The heat is on

I'm hoping The Intergovernmental Panel on Climate Change's findings actually prompt some concerted action in the world. Will it get major governments (like the US) to admit climate change is happening? All the rest of us have to do is look out into the nearest garden. Below is a shot taken in Magravine Cemetery this morning of spring bulbs in full bloom. They started in January - the first full month of winter. I find it very disturbing.

I was overheating too. Arrived early to do some urgent work to discover I had been locked out of all the computer systems for not completing my timesheets. They had been completed and I had made special efforts the day before so I wouldn't be locked out. Wasted an hour shouting at people, making phone calls and finally exploding with rage until it was sorted. Then, racing against time, I lost the same piece of copy twice due a software crash. Then after completely writing it from scratch the for the second time, the original reappeared on the system.

However some other work The Gnome and me had gone down very well when we presented it to the client. Had a brief discussion with a senior suit Nicoletta about this in the office bar, and her fiance turned up. He is an opera singer, and I had quite an interesting chat with him about acting in opera.

Was sent galley proofs of my poems in the forthcoming Hudson View magazine, between the proofs and the galleys new errors had cropped up. Meanwhile my wait for responses from Ambit and Poetry London to my manuscripts is now I think in its fifth month.

Home and I decided to pop into the Chinese takeaway.

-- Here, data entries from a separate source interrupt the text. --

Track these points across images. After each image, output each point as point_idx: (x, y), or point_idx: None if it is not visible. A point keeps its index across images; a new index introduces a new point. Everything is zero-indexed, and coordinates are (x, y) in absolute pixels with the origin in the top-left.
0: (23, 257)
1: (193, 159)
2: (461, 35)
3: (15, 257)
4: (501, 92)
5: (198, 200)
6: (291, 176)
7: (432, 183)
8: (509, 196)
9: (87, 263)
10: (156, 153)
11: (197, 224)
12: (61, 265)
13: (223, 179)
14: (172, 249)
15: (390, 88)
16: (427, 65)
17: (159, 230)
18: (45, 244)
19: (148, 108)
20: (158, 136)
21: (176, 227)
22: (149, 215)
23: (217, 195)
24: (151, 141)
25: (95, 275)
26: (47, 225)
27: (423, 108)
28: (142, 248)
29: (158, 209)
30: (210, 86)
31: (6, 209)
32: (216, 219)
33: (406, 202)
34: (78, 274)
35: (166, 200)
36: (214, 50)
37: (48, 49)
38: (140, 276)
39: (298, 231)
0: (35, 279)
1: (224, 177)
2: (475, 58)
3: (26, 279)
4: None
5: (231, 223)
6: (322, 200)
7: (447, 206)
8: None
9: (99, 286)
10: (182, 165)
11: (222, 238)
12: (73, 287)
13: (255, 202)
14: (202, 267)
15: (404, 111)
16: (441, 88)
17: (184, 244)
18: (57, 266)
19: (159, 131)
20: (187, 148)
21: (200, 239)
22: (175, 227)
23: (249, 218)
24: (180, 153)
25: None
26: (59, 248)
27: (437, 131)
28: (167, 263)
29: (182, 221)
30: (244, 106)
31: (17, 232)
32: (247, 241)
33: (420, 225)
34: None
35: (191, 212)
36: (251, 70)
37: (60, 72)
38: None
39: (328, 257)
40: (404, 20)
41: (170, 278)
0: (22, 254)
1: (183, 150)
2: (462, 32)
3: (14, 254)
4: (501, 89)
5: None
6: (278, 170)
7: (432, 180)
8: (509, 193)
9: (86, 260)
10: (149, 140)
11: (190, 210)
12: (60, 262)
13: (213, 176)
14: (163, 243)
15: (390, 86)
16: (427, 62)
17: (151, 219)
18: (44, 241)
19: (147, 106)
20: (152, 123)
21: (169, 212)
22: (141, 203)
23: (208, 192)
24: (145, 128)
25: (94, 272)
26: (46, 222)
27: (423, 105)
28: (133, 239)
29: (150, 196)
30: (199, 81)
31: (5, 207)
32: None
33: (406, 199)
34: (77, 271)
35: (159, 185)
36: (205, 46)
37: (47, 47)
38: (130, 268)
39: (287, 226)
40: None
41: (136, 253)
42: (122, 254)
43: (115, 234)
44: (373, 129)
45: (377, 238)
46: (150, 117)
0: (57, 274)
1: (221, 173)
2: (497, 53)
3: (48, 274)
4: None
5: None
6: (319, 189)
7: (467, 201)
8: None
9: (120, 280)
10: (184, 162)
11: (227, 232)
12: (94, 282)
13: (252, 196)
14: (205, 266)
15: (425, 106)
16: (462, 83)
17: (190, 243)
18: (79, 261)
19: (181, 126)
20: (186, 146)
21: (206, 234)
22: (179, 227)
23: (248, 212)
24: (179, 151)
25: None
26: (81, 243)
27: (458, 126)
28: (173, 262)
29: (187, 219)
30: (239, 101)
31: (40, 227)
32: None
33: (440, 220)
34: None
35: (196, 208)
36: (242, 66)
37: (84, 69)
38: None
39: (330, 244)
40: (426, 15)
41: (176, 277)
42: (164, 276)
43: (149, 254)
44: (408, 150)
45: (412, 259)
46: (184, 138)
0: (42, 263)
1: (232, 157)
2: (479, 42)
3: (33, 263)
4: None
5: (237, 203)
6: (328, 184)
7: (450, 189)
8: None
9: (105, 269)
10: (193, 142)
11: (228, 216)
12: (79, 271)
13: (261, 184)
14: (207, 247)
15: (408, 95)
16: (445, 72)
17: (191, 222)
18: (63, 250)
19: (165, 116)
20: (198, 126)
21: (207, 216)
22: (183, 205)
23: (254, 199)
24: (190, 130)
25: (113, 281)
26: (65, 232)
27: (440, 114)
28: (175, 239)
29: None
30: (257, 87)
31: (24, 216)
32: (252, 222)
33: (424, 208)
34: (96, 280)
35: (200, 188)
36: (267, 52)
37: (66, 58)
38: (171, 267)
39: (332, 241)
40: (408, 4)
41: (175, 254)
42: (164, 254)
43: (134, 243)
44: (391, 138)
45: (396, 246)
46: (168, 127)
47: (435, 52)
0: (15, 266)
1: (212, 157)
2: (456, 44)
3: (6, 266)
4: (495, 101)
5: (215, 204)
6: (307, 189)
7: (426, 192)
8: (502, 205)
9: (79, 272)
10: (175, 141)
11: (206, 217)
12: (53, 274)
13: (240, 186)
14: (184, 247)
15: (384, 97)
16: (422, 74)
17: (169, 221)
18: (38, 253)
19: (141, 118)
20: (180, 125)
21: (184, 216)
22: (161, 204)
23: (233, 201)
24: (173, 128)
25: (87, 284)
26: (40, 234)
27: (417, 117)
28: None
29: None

A little girl, who seemed to me to be about five or six, was standing on a box behind the counter reading a picture book about insects. After my order was taken she ducked under the counter, and sat next to me to have a conversation about earwigs. She then told me that there was something incredibly beautiful in the book and asked me to guess what it was. When I said I thought it might be a butterfly, she looked at me completely amazed and said, "You speak the truth!" which made me smile a lot.

Later under the full moon in the Twitten a bunch of noisy teenagers had gathered. One of whom was sneezing loudly just under my study window every twenty seconds. Later one of them knocked on my door before running away. Not exactly a major crime but still made me feel like loping after them with a hammer.

Spoke late and sleepily to Sarah who'd also had a sucky work day in stormy Florida, before hitting the sack.

Comments

badgerdaddy said…
"You speak the truth!" should be on a t-shirt.